Prometheus exporter for a Infiniband Fabric

guilbaults, updated 🕥 2022-04-28 15:30:37

Infiniband-Exporter

Prometheus exporter for a Infiniband fabric. This exporter only need to be installed on one server connected to the fabric, it will collect all the ports statistics on all the switches.

Metrics are identified by type, port number, switch GUID and name. The remote connection of each port is also collected. Thus each metric represents a cable between 2 switches, or between a switch and a card in a server.

When a node name map file is provided, it will be used by ibqueryerrors to put a more human friendly name on switches.

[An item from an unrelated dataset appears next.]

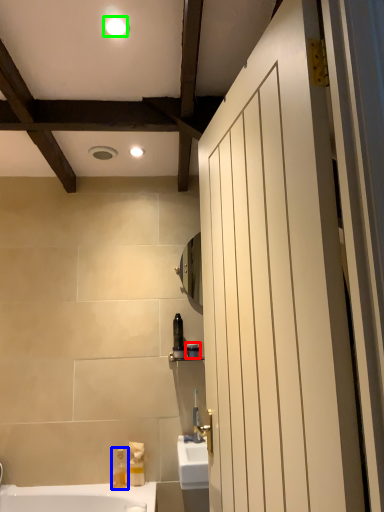
Question: Which object is positioned farthest from toiletry (highlighted by a red box)? Select from soap dispenser (highlighted by a blue box) and light fixture (highlighted by a green box).

Choices:
 (A) soap dispenser
 (B) light fixture

Answer: (B)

This exporter takes 3 seconds to collect the information of 60+ IB switches, and 900+ compute nodes. The information takes about 7.5MB in ASCII format for that fabric.

Grafana dashboard example

Requirements

  • python3
  • prometheus-client (need to be installed with pip)
  • ibqueryerrors

Usage

Metrics are exported on the chosen HTTP port, events like counter reset will be on STDOUT.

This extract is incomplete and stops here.